Most major television news programs and anchors have a Twitter page, but most are impersonal listings and links to promote each show. A relative few offer a steady stream of personal observations.
Gregory says he sometimes gets responses within 10 seconds -- and that the information can be useful in questioning guests. "People generally want to be heard," says Gregory, who has posted pictures from his studio for his 46,000 followers. "They don't want to be talked at. They don't want to deal with closed-off media institutions.
"I want to find people where they are. . . . This is 'Knock knock, let's talk about the news, and by the way, hope you'll check me out on Sunday morning.' "
CNN anchor Rick Sanchez has built his 3 p.m. program around Twitter, as well as Facebook and MySpace, since the show's launch last fall.

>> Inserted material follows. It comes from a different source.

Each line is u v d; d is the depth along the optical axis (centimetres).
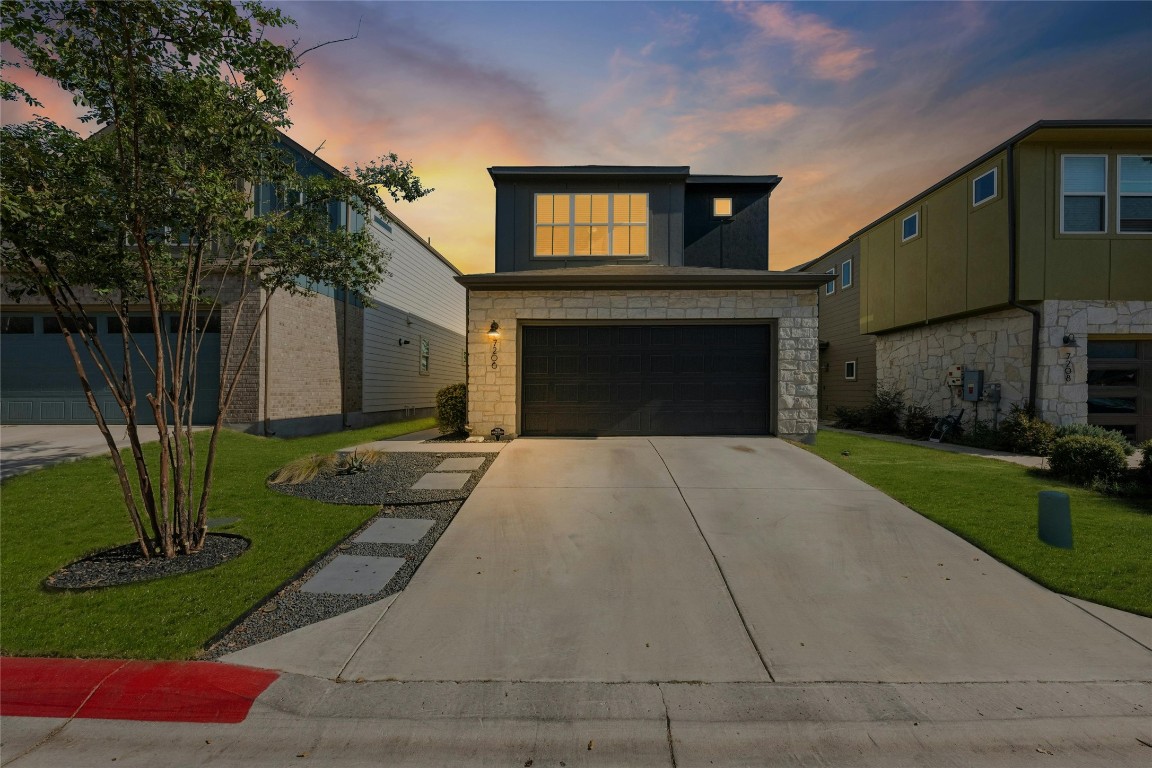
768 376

Sanchez, who has 56,000 followers, reads some tweets on the air and producers run excerpts at the bottom of the screen.
"When I first started doing this, I thought, 'This is crazy. What the hell does this have to do with news?' I thought Twitter was a fad my teenage sons are going through," he says.
During Hurricane Gustav, Sanchez recalls, someone tweeted that a Mississippi highway was backed up for miles. Sanchez reported the information after a producer confirmed it.
Sanchez makes some entries during the program, posting such messages as "alright, what do i lead my show with tomorrow, what's the best video out there. best talker?" And: "getting lots of word that rush limbaugh is going after me on his show, what's he saying? anybody know?"
Twitter is gradually becoming a factor in news events. When that US Airways jet made an emergency landing in the Hudson River in January, Twitter users were providing updates before the New York Times published an online story. Janis Krums, a passenger on a nearby ferry, posted a Twitter photo of the plane in the water that was quickly picked up by major news organizations.
Fox News correspondent Julie Banderas, who was twittering at home when a plane crashed outside Buffalo, asked whether there were any eyewitnesses she could contact. Keith Burtis, who saw the crash, responded to Banderas's posting. She wound up doing a phone interview with Burtis, who later appeared on Fox.